/ 29 August 2018

May takes trade-touting tour to Nigeria

British Prime Minister Theresa May says she wants to leave the European single market in order to be able to control immigration.
The tour, which will also take her to Kenya, is part of a campaign to promote Britain's global ambitions after Brexit. (AFP)

Britain’s Theresa May landed in Nigeria’s capital on Wednesday on the second leg of her maiden Africa tour aimed at drumming up post-Brexit trade deals outside the European Union.

The prime minister had kicked off her three-nation visit in Cape Town on Tuesday where she pledged to prioritise investment in Africa — although it was her diffident dance moves rather than her diplomacy that captured the headlines.

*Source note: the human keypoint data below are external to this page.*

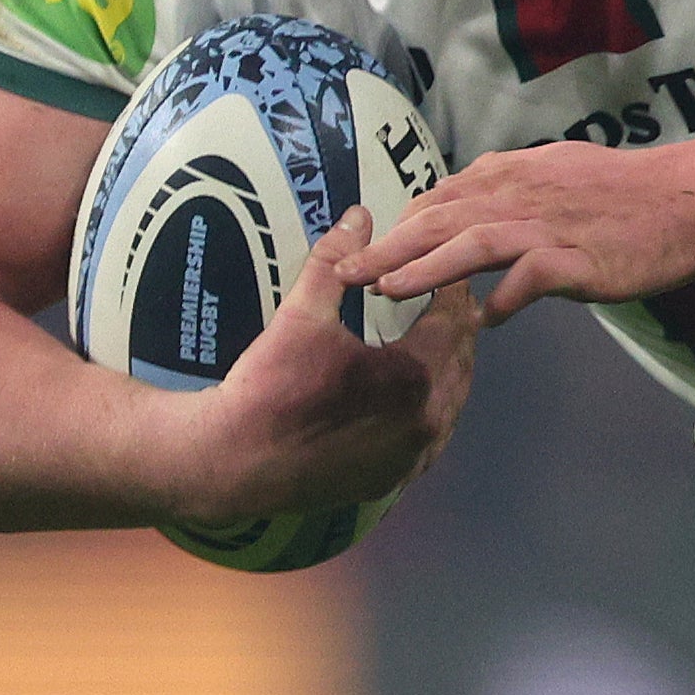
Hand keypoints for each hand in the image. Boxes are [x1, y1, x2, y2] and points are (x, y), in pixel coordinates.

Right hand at [183, 210, 474, 515]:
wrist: (232, 462)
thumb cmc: (268, 386)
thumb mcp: (301, 315)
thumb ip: (335, 262)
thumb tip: (357, 213)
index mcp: (415, 376)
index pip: (454, 321)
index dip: (451, 292)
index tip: (444, 271)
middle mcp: (427, 421)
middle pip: (462, 362)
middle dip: (454, 329)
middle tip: (443, 302)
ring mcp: (413, 457)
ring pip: (452, 403)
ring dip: (448, 370)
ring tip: (434, 342)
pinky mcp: (395, 480)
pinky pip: (432, 439)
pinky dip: (431, 411)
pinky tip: (417, 396)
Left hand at [338, 141, 694, 328]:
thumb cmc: (632, 190)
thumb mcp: (561, 172)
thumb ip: (514, 190)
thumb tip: (473, 210)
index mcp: (514, 174)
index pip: (440, 198)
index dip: (399, 226)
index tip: (366, 251)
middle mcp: (522, 194)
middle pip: (440, 217)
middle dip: (388, 246)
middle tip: (343, 273)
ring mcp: (550, 226)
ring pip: (472, 242)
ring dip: (424, 268)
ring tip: (386, 291)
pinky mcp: (578, 259)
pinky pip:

The tour, which will also take her to Kenya, is part of a campaign to promote Britain’s global ambitions after Brexit.

With just seven months until Britain formally leaves the EU, May is under pressure back home from those sceptical of her ability to forge post-Brexit trade deals, with British officials eyeing a doubling of trade with Nigeria over the next decade or so.

“Bilateral trade between Britain and Nigeria was up to £4.2-billion [$5.42-billion, 4.64-billion euros], in 2017 and we expect to more than double this figure by 2030,” Laure Beaufils, Britain’s deputy high commissioner to Nigeria, told a press conference ahead of May’s arrival in Abuja.

China is currently Nigeria’s biggest trading partner with Abuja importing some $7-billion in goods from Beijing.

May will hold talks with President Muhammadu Buhari before heading to Lagos, Nigeria’s economic capital, where she will hold talks on efforts to stem the migrant flow to Europe and meet victims of modern slavery.

As Africa’s most populous country, Nigeria is the main country from which migrants leave for Europe, with 37,500 Nigerian nationals reaching the Italian coast in 2016 and 18,000 more in 2017, according to International Organisation for Migration (IOM) figures.

In December, the IOM said that more than 36 000 Nigerians were stranded in Libya and Niger. Nigeria’s immigration agency estimates that 10 000 of its citizens died while trying to cross the Sahara or the Mediterranean between January and May 2017.

The British premier will then head on to Kenya for the last leg of her three-day trip.